80’li yıllarda patenleriyle bebek arabalarını iten genç kızların yerine sokaklar köpeklerine kaykaylarını çektiren genç adamlarla dolu. Sanatçılar, şarkıcılar, terziler, aracılar, mali müşavirler, müzisyenler, bir yandan kulüplerde sabaha kadar dans edip kumarhaneleri doldurdukları gibi aynı zamanda kiliselerde vaaz verip kimi zaman çırılçıplak orjilere katılıyorlar.
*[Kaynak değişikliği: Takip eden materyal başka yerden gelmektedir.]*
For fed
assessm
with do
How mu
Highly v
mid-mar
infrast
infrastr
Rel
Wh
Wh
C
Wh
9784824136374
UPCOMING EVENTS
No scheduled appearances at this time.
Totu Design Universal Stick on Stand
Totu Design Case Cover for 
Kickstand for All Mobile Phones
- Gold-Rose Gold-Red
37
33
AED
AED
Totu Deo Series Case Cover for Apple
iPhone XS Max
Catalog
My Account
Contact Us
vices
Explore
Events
Aslında son derece güvenli, düzgün süren bir hayatın lüksüne dayanan yarı dürüst bir serserilik gösterisi içinde çoğu. Venedikli Kazanova gibi yarı dürüst, zafiyetini, huzursuzluğunu ve hayal kırıklığını saklayan görünmeyen bir maske... Bir önceki kuşağı barlara iten depresyon, üzüntü, endişe, kendine kızgınlık, başarısızlık duygusu ve gelecek korkusu yerine, şimdi birbirine bakan gözlerde insan beynini bir türlü çözememenin telaşı, davranışın belki de asla anlaşılamayacağını görmenin tedirginliği kayıtlı.